### TEXT EXCERPT:
————————
I had some cooked red potato chunks and some fresh sourdough starter discard and decided to combine them in a bread. I grated the potato "innards" and mixed them with the starter, about a cup of each, and added salt, water, bread flour and 1/2tspn instant yeast. Left the mixture to autolyse for 30 minutes and found it was pretty sloppy when I checked. I added a little more flour and did a french fold, then three stretch and folds over the next 2 hours. When the dough had doubled I cut it into three and made small boules. When they were ready I baked them on a hot cookie sheet under my roaster for 15 minutes, then another 15 minutes uncovered at 450*. They were up to 205* and I gave them another 5 minutes with the oven turned off, but when they were cool I cut one and found that the crumb was almost gummy. The good news is it made a great chicken and lettuce sandwich - the crust was crunchy and the soft crumb really went well with the filling. There were flecks of potato on the crust but no potato flavor in the crumb. I imagine it will keep well and make good toast, A.
Today I found a dear little foil pan, called a Deep Roasting pan. It measures 11 3/4"x9 5/16" and is 4" deep. Perfect for baking Susan's loaf on a heavy cookie sheet - which I just did. I was concerned because it isn't as deep as my ss bowl - which won't fit on the cookie sheet - but it worked just fine. I also noticed that my store sells 5# bags of rye flour from Hodgson Mill for $4.19, and all of the KA flours were $5.99. A.
————————
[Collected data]
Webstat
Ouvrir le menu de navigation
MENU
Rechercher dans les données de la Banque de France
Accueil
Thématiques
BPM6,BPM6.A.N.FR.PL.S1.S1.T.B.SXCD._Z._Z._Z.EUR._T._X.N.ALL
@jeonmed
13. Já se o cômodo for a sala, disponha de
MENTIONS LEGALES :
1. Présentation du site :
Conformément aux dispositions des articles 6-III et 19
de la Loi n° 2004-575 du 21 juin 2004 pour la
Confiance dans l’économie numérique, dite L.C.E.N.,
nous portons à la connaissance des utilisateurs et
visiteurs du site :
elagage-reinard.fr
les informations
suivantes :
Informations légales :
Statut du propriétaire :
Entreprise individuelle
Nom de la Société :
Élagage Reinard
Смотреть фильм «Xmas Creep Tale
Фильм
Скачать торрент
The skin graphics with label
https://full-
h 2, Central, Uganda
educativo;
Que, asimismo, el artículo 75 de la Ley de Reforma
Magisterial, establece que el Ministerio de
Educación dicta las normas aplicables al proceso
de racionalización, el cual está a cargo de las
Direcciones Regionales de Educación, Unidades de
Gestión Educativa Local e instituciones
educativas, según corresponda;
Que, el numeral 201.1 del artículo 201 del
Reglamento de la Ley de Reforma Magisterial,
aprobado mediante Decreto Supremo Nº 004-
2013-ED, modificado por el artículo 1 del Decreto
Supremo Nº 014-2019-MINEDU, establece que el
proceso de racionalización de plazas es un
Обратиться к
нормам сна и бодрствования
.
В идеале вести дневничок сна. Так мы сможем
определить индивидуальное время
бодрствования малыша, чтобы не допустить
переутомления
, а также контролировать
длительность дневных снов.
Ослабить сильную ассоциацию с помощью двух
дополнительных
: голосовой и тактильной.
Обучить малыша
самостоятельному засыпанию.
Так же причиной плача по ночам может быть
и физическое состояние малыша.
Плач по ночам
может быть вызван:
————————
Copy the baking notes word for word, in full. The collected data can be set aside, since nothing here depends on it.

I had some cooked red potato chunks and some fresh sourdough starter discard and decided to combine them in a bread. I grated the potato "innards" and mixed them with the starter, about a cup of each, and added salt, water, bread flour and 1/2tspn instant yeast. Left the mixture to autolyse for 30 minutes and found it was pretty sloppy when I checked. I added a little more flour and did a french fold, then three stretch and folds over the next 2 hours. When the dough had doubled I cut it into three and made small boules. When they were ready I baked them on a hot cookie sheet under my roaster for 15 minutes, then another 15 minutes uncovered at 450*. They were up to 205* and I gave them another 5 minutes with the oven turned off, but when they were cool I cut one and found that the crumb was almost gummy. The good news is it made a great chicken and lettuce sandwich - the crust was crunchy and the soft crumb really went well with the filling. There were flecks of potato on the crust but no potato flavor in the crumb. I imagine it will keep well and make good toast, A.
Today I found a dear little foil pan, called a Deep Roasting pan. It measures 11 3/4"x9 5/16" and is 4" deep. Perfect for baking Susan's loaf on a heavy cookie sheet - which I just did. I was concerned because it isn't as deep as my ss bowl - which won't fit on the cookie sheet - but it worked just fine. I also noticed that my store sells 5# bags of rye flour from Hodgson Mill for $4.19, and all of the KA flours were $5.99. A.